Question

Think \& Calculate A child rides a pony on a circular track whose radius is \(4.5 \mathrm{~m}\). (a) Find the distance traveled and the displacement after the child has gone halfway around the track. (b) Has the distance traveled increased, decreased, or stayed the same when the child has completed one circuit of the track? Explain. (c) Has the displacement increased, decreased, or stayed the same when the child has completed one circuit of the track? Explain. (d) Find the distance and displacement after a complete circuit of the track.

Short answer

(a) Distance: \(4.5\pi\) m; Displacement: 9 m. (b) Increased. (c) Decreased to zero. (d) Distance: \(9\pi\) m; Displacement: 0 m.

Step-by-step solution

Understand the Problem

We have a circular track with radius \( r = 4.5 \, \text{m} \). The child rides halfway and then completes a full circle. We need to calculate the distance traveled and the displacement for both scenarios.

Find Distance for Halfway Around Track

The circumference of the circle is given by \( C = 2\pi r \). Calculate the distance for halfway around using the formula: \[ \text{Distance for half circle} = \frac{1}{2} C = \frac{1}{2} (2\pi \cdot 4.5) = 4.5\pi \].

Calculate Displacement for Halfway

Displacement is the straight-line distance from the start point to end point. For halfway, the displacement is the diameter of the circle. \( \text{Diameter} = 2r = 2 \times 4.5 = 9 \text{ m} \).

Discuss Distance Change After Full Circle

After completing a full circle, the distance traveled is equal to the circumference, which is \[ 2\pi r = 9\pi \]. The distance has doubled compared to halfway, therefore the distance traveled has increased.

Discuss Displacement Change After Full Circle

After completing a full circle, the child ends up at the starting point. Therefore, the displacement is \( 0 \text{ m} \). Compared to the halfway scenario where displacement is \( 9 \text{ m} \), the displacement has decreased to zero.

Find Distance and Displacement for Full Circuit

The complete distance for a full circuit after traveling around the track is \( 9\pi \) meters. The displacement after a full circuit is \( 0 \text{ m} \). Therefore, the distance traveled is \( 9\pi \) meters and the displacement is \( 0 \text{ m} \).

Key concepts

Understanding Distance in Circular Motion

Distance is a measure of the total path traveled by an object, regardless of the direction. It is a scalar quantity, meaning it only has magnitude and no direction. In the case of a circular track, the distance traveled is based on the circumference of the circle.

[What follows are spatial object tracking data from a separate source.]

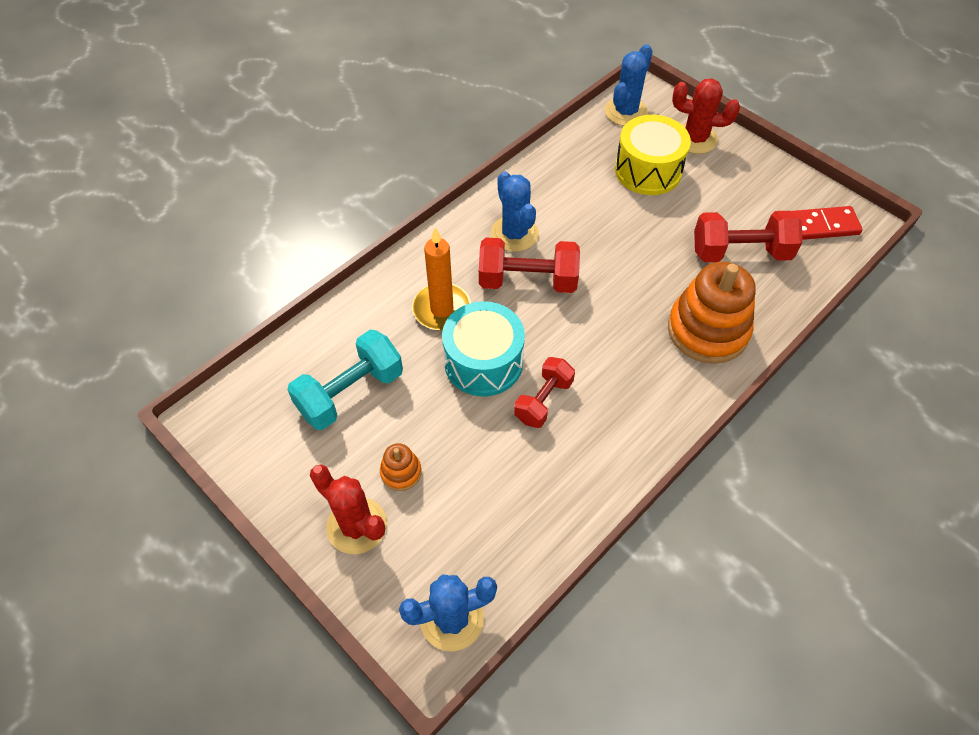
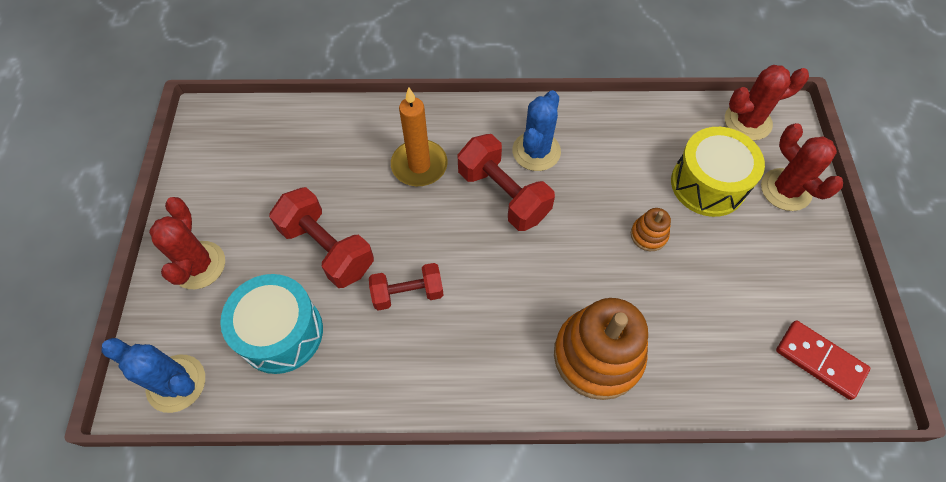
camera: 45 degrees right, 5 degrees up
turquoise dumbbell [287,330,403,430] -> none
orange stacking toy [380,443,422,491] -> orange stacking toy moved to [631,208,671,251]
turquoise drum [442,301,525,397] -> turquoise drum moved to [220,274,323,374]
blue cactus [605,44,653,126] -> red cactus [725,65,809,140]
red dumbbell [694,211,803,262] -> red dumbbell moved to [269,187,374,288]

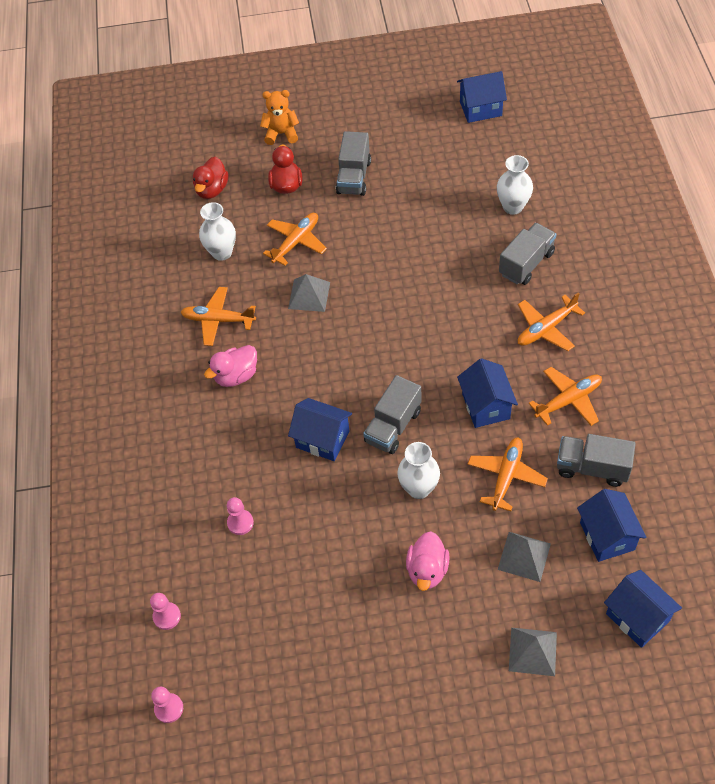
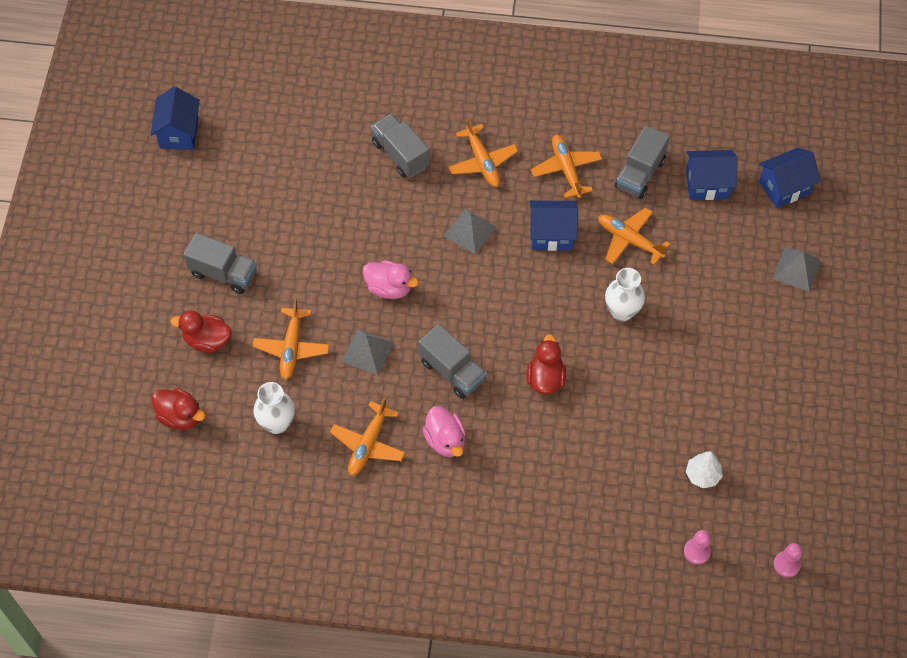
camera: 80 degrees left, 5 degrees up
pink pawn [227,497,254,535] -> none
orange teddy bear [260,90,299,145] -> none
orange plane [263,213,327,266] -> orange plane turned 135 degrees counterclockwise [252,299,330,380]
blue house [288,398,352,461] -> red duck [526,334,566,395]
grey truck [363,375,422,454] -> grey truck moved to [419,324,487,399]
pink duck [406,531,449,591] -> pink duck moved to [363,260,419,299]
white vase [497,155,533,215] -> none
grey pyramid [498,532,551,582] -> grey pyramid moved to [444,209,496,255]
none -> white tree [686,451,723,488]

• The formula for the circumference of a circle is given by: \( C = 2\pi r \).
• For the scenario where the child has gone halfway around the track, the distance traveled is half the circumference: \( \frac{1}{2} C = \frac{1}{2} \times 2\pi \times 4.5 = 4.5\pi \text{ meters} \).
• When the child completes one full circuit of the track, the distance traveled is the complete circumference, which is \( 9\pi \text{ meters} \).

It's important to notice that the distance increases as the path traveled increases. Thus, after a full circle, even if the displacement becomes zero (as we'll discuss later), the distance definitely increases.

Exploring Displacement in Circular Motion

Displacement is a vector quantity, which measures the change in position of an object. Unlike distance, displacement has both magnitude and direction. In circular motion, displacement reflects the straight-line distance from the starting point to the endpoint.

• For halfway around the circle, the child's displacement equals the diameter of the circle. This is because the start point and the endpoint form a straight line through the circle's center: \( \text{Displacement} = 2r = 9 \text{ meters} \).
• If the child completes a full circuit, they return to the starting point. As a result, the displacement becomes \( 0 \text{ meters} \) since the overall change in position is zero.

From halfway to a full cycle, while the distance increases to encompass the full circumference, the displacement decreases to zero, showing the distinct nature of these two concepts.

Role of Radius in a Circular Path

The radius of a circular track is crucial in determining both the distance and displacement. The radius, denoted as \( r \), is the distance from the center of the circle to any point on its perimeter. It is the backbone for calculating important circular motion parameters.

• The radius directly feeds into calculating the circumference (hence the distance), utilizing the formula \( C = 2\pi r \).
• The radius also influences the displacement when considering halfway around the circle. Here, the displacement is double the length of the radius (the diameter), which gives \( 2r \).

In this exercise, with a radius of \( 4.5 \text{ meters} \), these measurements reveal both distance and displacement calculations. The radius fundamentally shapes the path and the dynamics of the motion along the circular track.